With sequences loaded, it's a good idea to save the reconstruction
With one or more protein products selected, Metingear can run a sequence homology search for those sequences. In the gene product view select a couple of sequences in the table and choose the menu item Tools > Sequence Homology.
The database selection depends on the location we set earlier but ensure this is set to SwissProt. Selecting okay here will not run the job but instead add one or more _Task_s to a queue.
We can view the current tasks by clicking Tasks in the sidebar.
From any view we can start the tasks by invoking Run > Run Queued Tasks. Selecting the tasks in the table will show information about it and the command line task being run. You can also check the output file from this information.
Once the task has finished our proteins will have been updated with several homology hits.
Now we have some proteins with homology information attached we can transfer annotations from these homologues. Select the entries in the table and choose the menu item Tools > Transfer Annotations. Currently there are no rules for selecting which hits to transfer as the assumption is specific
enough parameters were using when creating the search.
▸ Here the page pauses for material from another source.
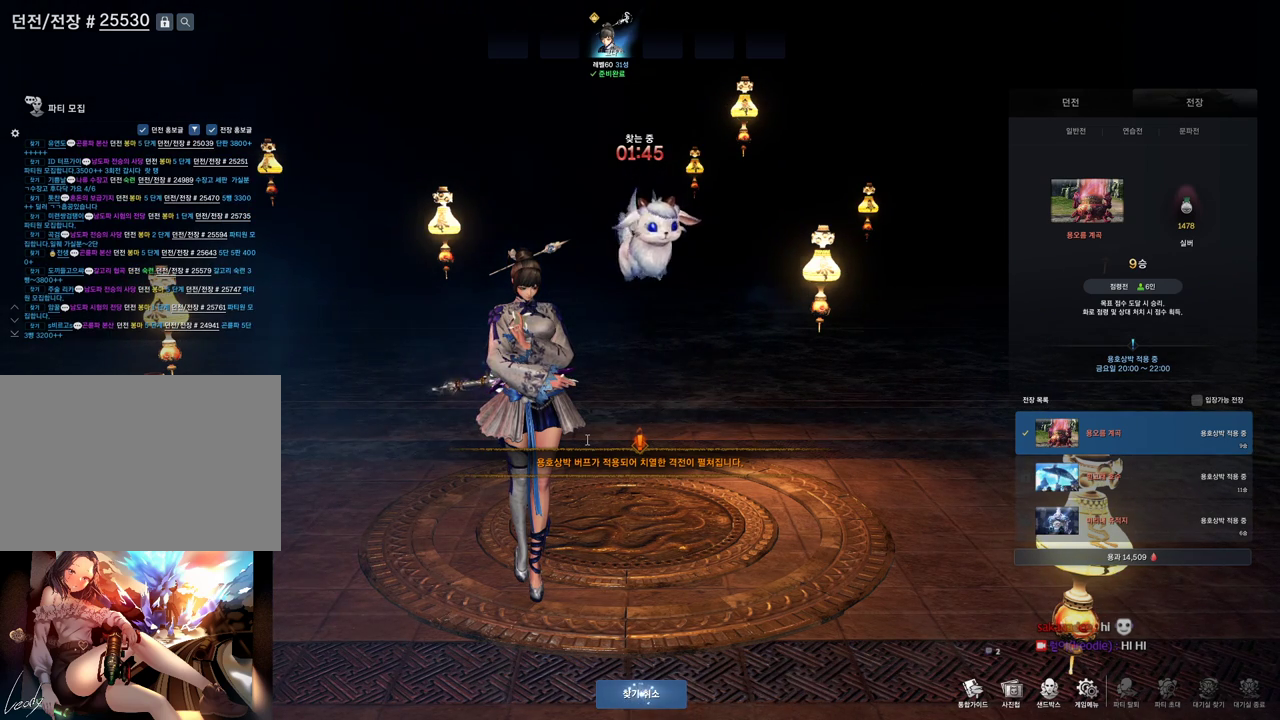
{"keys": ["r"], "mouse": [], "events": [[33, "e", "up"], [100, "v", "down"], [200, "v", "up"], [233, "e", "down"], [333, "e", "up"], [400, "r", "down"]]}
When the annotation transfer is complete we can see there are multiple annotations which now have an evidence button. Click this button will highlight those sequences which provided this annotation.
With information transfered from the homologous sequences one can now link this information to reactions. The Handling Genome Data tutorial provides an explanation of how this can be achieved.